Lil, there are three types of PK- asymmetrical, symmetrical, and traditional. The one you posted is an asymmetrical, a symmetrical would essentially be like a halfmoons with short fins. I fact, I think the proper name for them is short finned halfmoon. Traditional is the closest I wild bettas, and they have two branches.

Joining the ibc is a good way to learn about this stuff.


----------



## lilnaugrim

MattsBettas said:


> Lil, there are three types of PK- asymmetrical, symmetrical, and traditional. The one you posted is an asymmetrical, a symmetrical would essentially be like a halfmoons with short fins. I fact, I think the proper name for them is short finned halfmoon. Traditional is the closest I wild bettas, and they have two branches.
> 
> Joining the ibc is a good way to learn about this stuff.

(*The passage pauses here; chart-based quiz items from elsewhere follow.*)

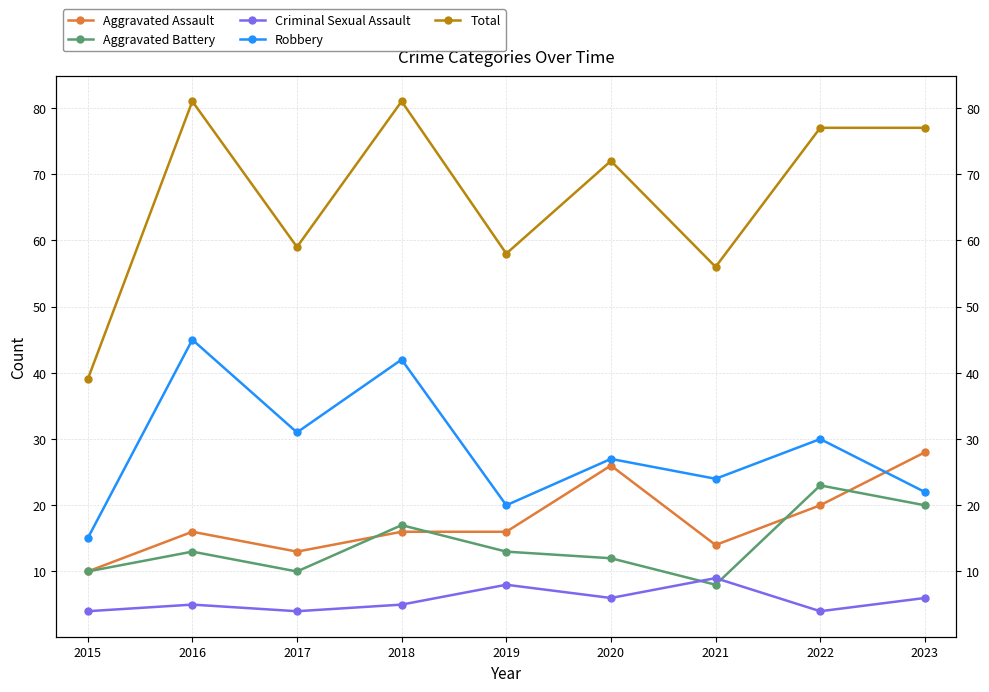

Reading left to right, what are all the values shown in this chart?

Aggravated Assault: 2015=10	2016=16	2017=13	2018=16	2019=16	2020=26	2021=14	2022=20	2023=28
Aggravated Battery: 2015=10	2016=13	2017=10	2018=17	2019=13	2020=12	2021=8	2022=23	2023=20
Criminal Sexual Assault: 2015=4	2016=5	2017=4	2018=5	2019=8	2020=6	2021=9	2022=4	2023=6
Robbery: 2015=15	2016=45	2017=31	2018=42	2019=20	2020=27	2021=24	2022=30	2023=22
Total: 2015=39	2016=81	2017=59	2018=81	2019=58	2020=72	2021=56	2022=77	2023=77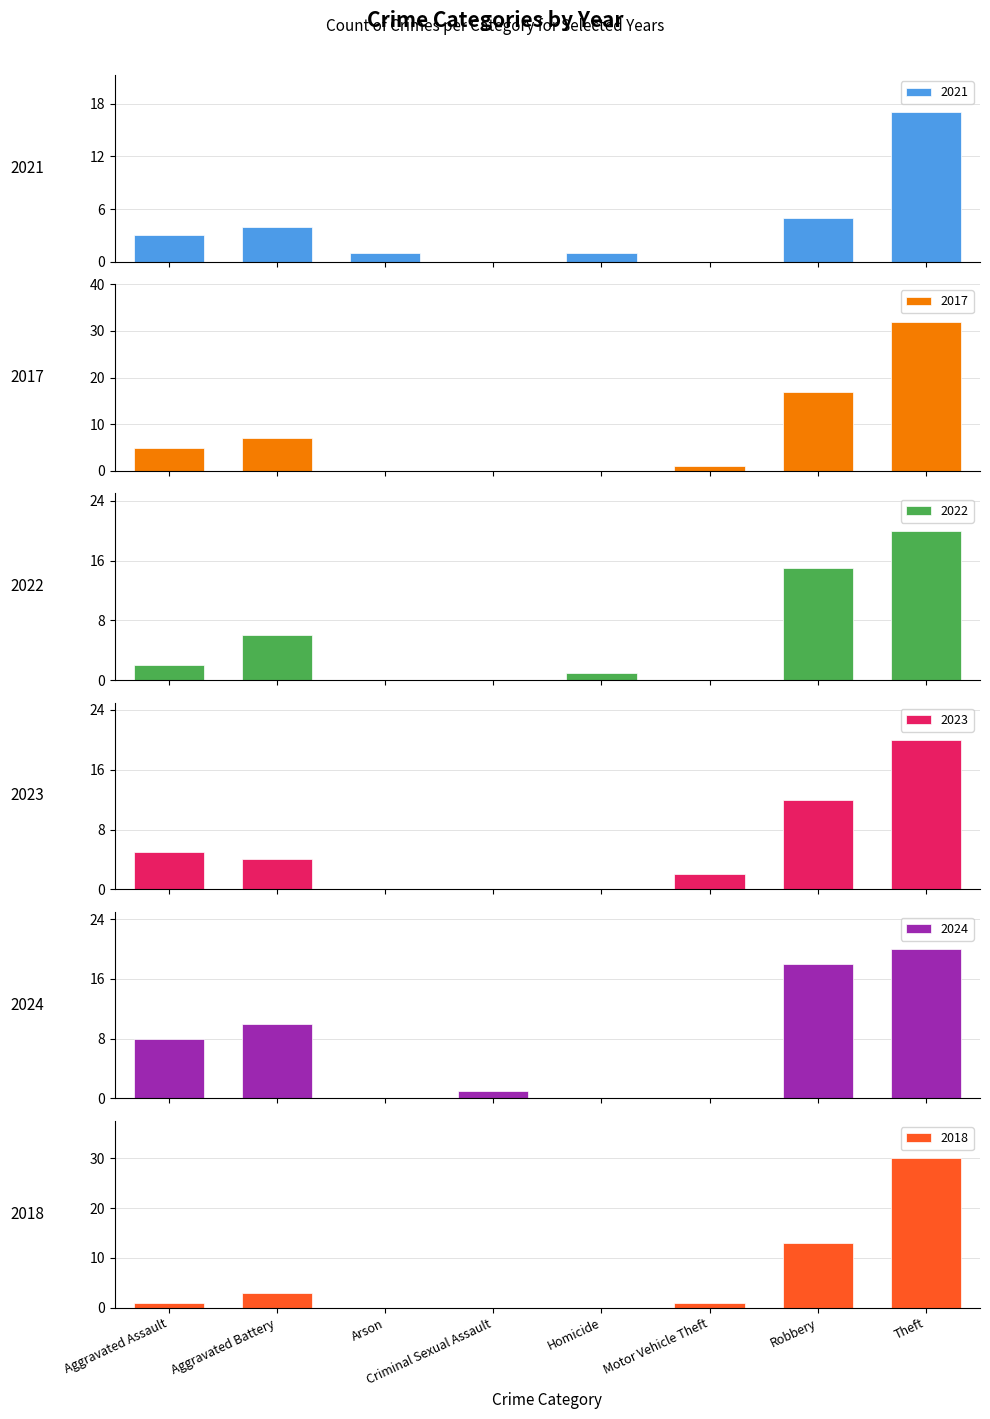

What is the spread (max minus min) of values at Arson?

1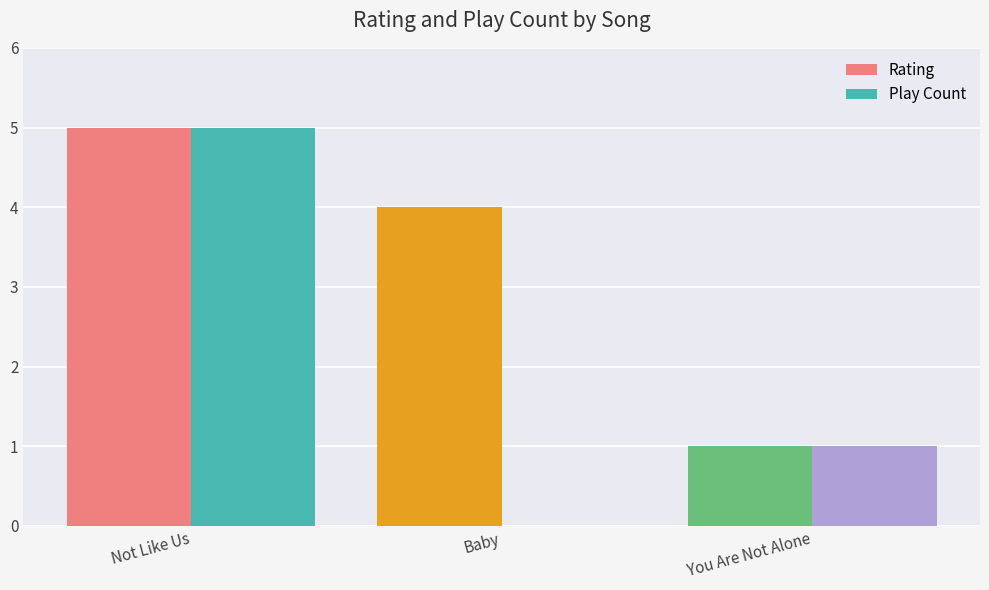

The Rating series shows 5 at Not Like Us. True or false?

True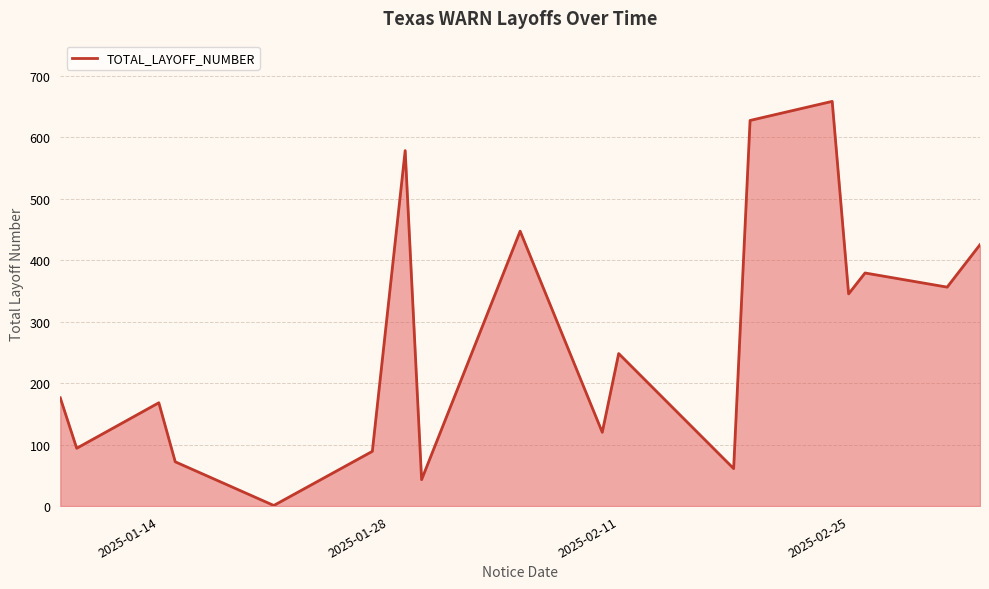

What is the difference between the maximum and minimum values?

657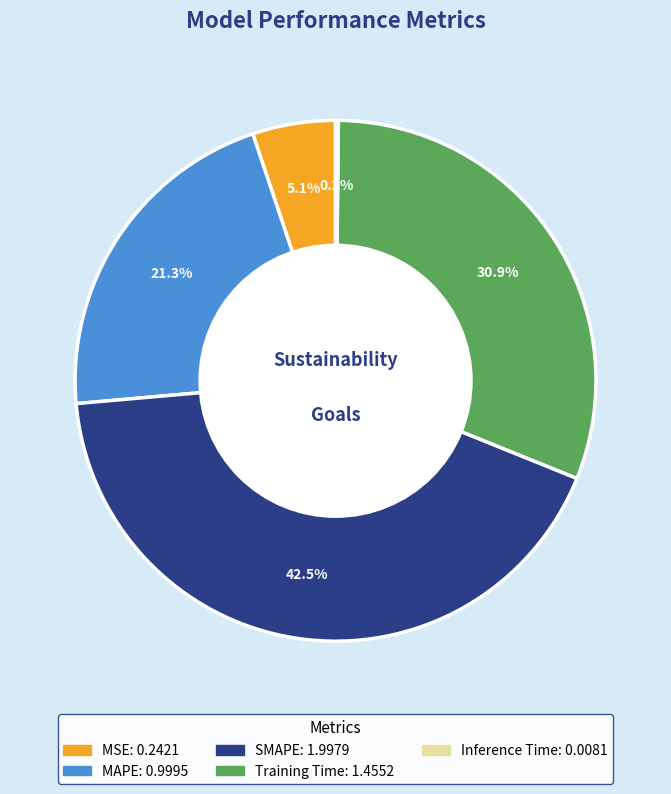

Does MAPE account for over 50% of the chart?

No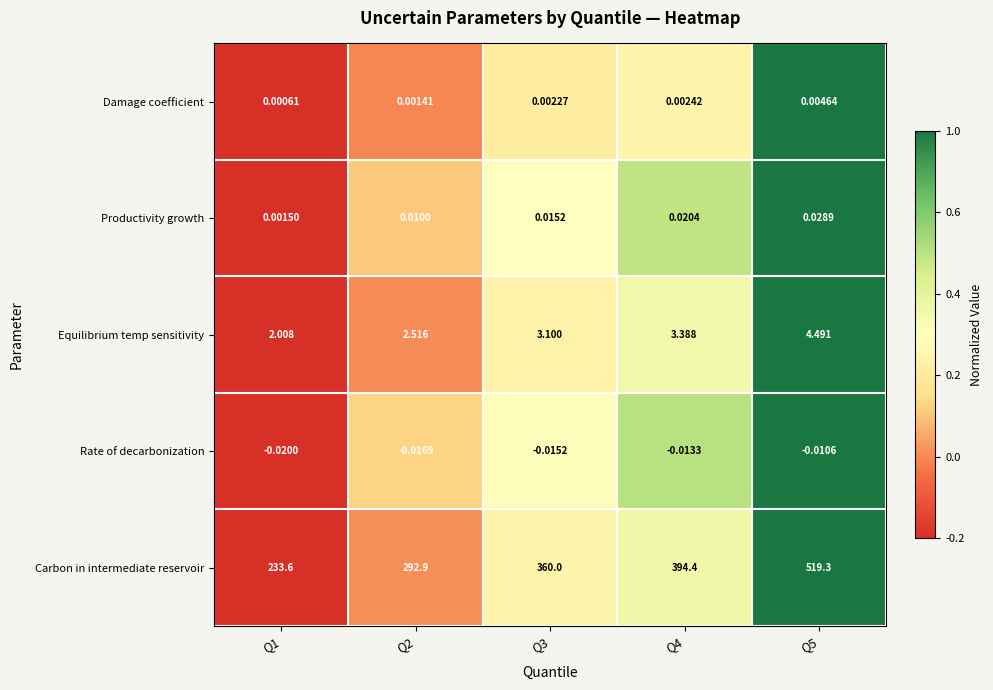

Which series has the largest total across all categories?

Carbon in intermediate reservoir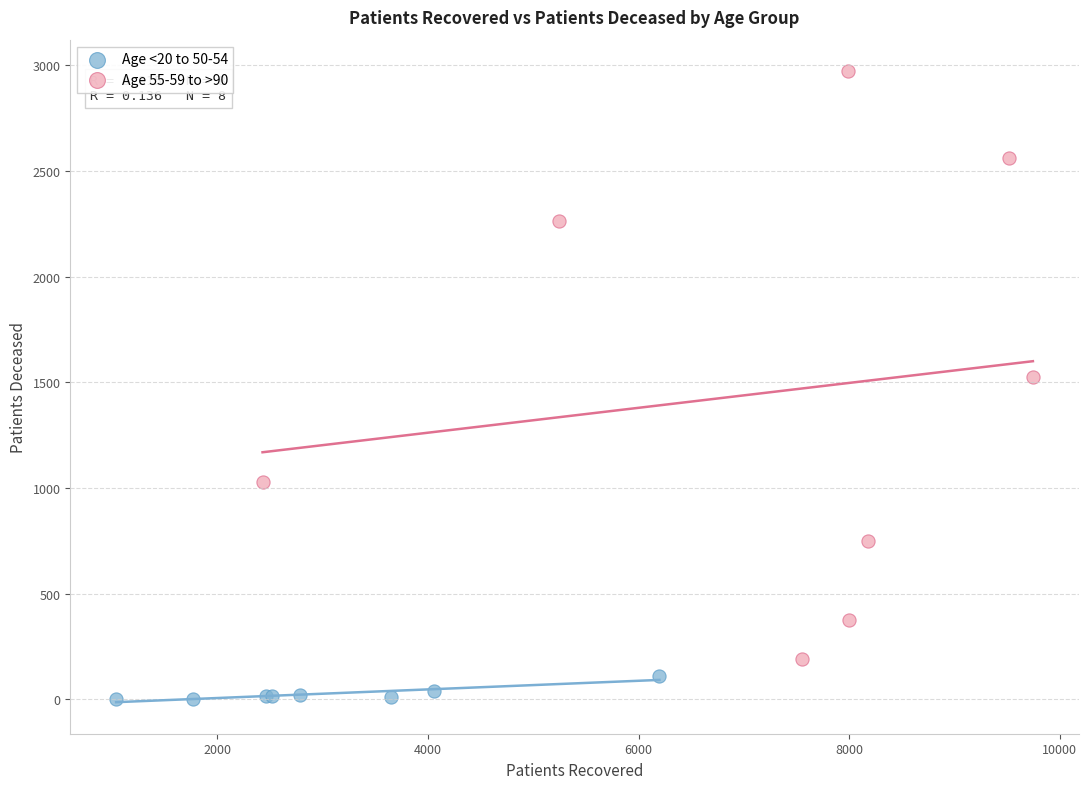

What are all the series names shown in the legend?

Age <20 to 50-54, Age 55-59 to >90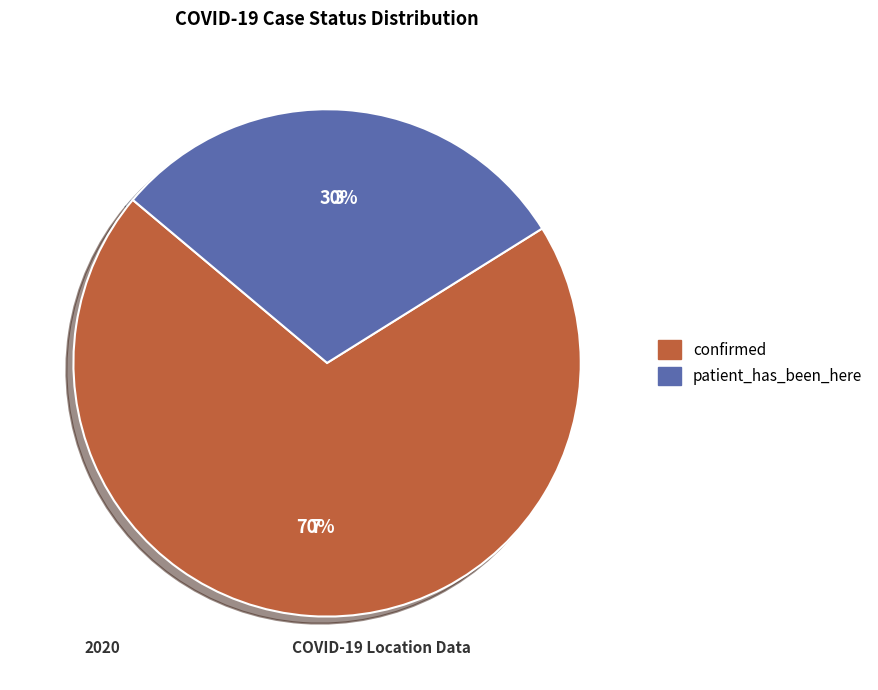

Which category accounts for the majority?

confirmed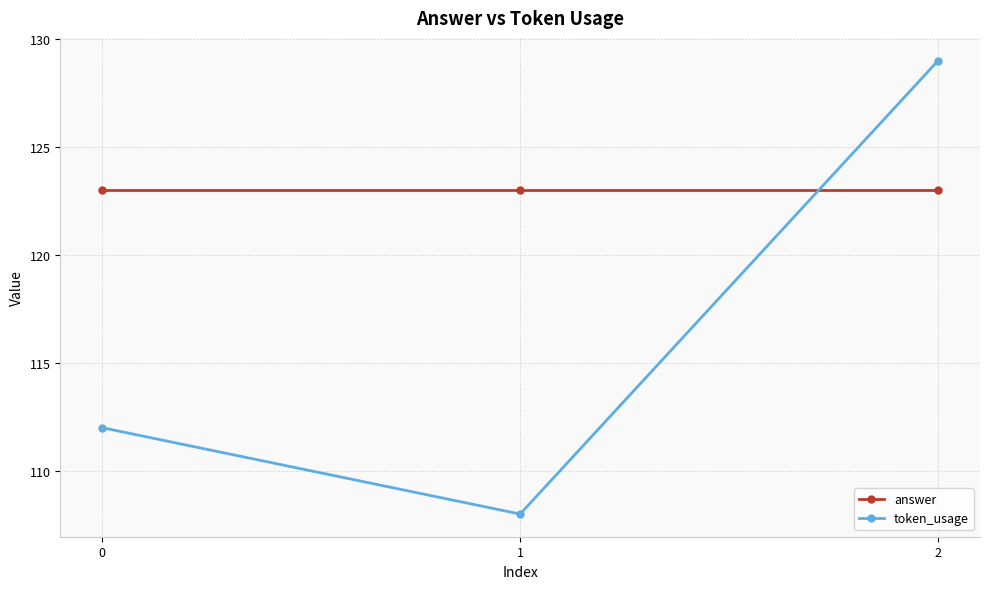

Reading left to right, what are all the values shown in this chart?

answer: 123	123	123
token_usage: 112	108	129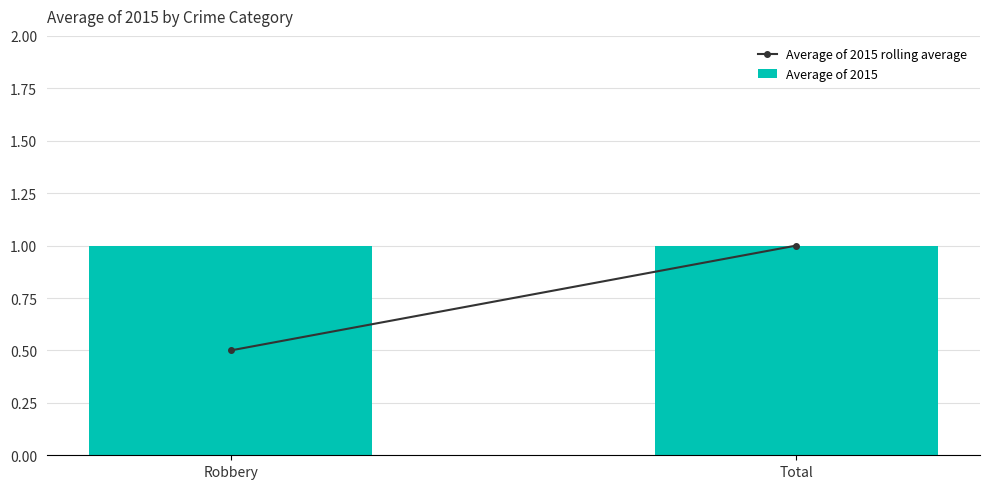

Does the chart contain stacked bars?

No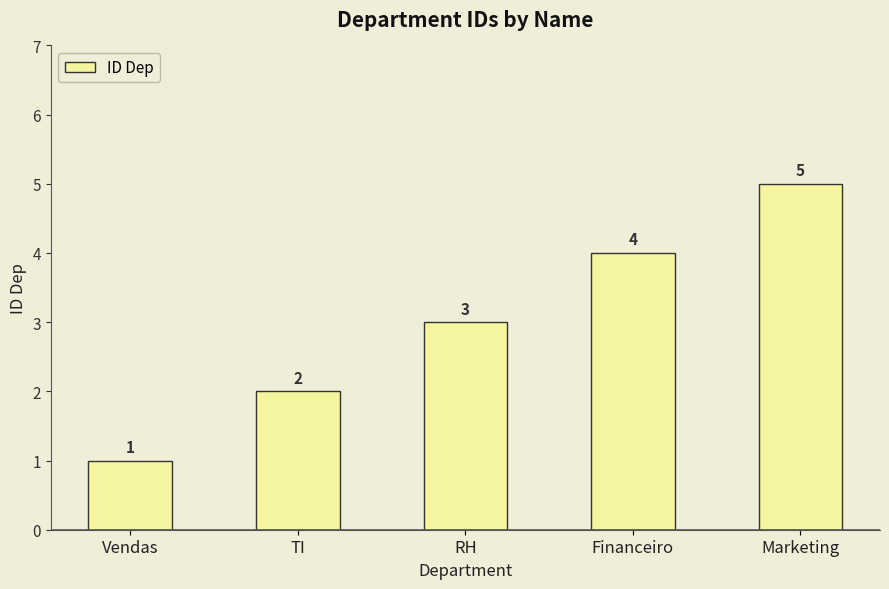

Which has a higher value, Marketing or RH?

Marketing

Oh lol, you're right. Funny since I _have_ a trad PK. Since learning about the short finned HM I seemed to have knocked that out of my memory. Then again, could be this really bad cold I've got going on as well >.<


----------



## NeptunesMom

I don't have any pictures. But, I can say perfect is impossible. Having grown up showing and breeding horses it is impossible to find any animals that fit conformation perfectly. There will always be some fault. I would be very wary of a "perfect" animal. It's been altered through a cosmetic procedure.


----------



## Bettasarebetta

This is my DTHMPK male spade he has a very nice conformation :-D


----------



## Basement Bettas

Perfection is the goal. But none meet it. There are always little flaws.. form or color wise. And the question was a bit subjective.. not really asked against the standards. Best thing to do is spend time reading info on form. I post reviews on my site and facebook page showing the little things one must look for in breeding fish.. and of course that translates to a show fish as well. The breeder is the more perfect of the two.. as you often do not send the very best as you do not want to risk their loss. You need to get a copy of the standards.. then start to see it applied against real live fish.. like my critiques. Then ask questions til you understand.


----------



## BlueLacee

There really is no perfection. Some judges look at different things more closely, like in horses. I showed my Arab once and got first, then another time I got fifth because the judge had personal preferences. 

Also, you can have the most beautiful fish in the world but will fail if it isn't healthy.


----------



## ThetaSigma

BlueLacee said:


> There really is no perfection. Some judges look at different things more closely, like in horses. I showed my Arab once and got first, then another time I got fifth because the judge had personal preferences.
> 
> Also, you can have the most beautiful fish in the world but will fail if it isn't healthy.



Same with me. At a county summer show, I got 2nd (but there were only two of us), while at Fair with a different judge, I got first in everything. My mare was an Arab with flea bitten pinto marking. A bit unique.


----------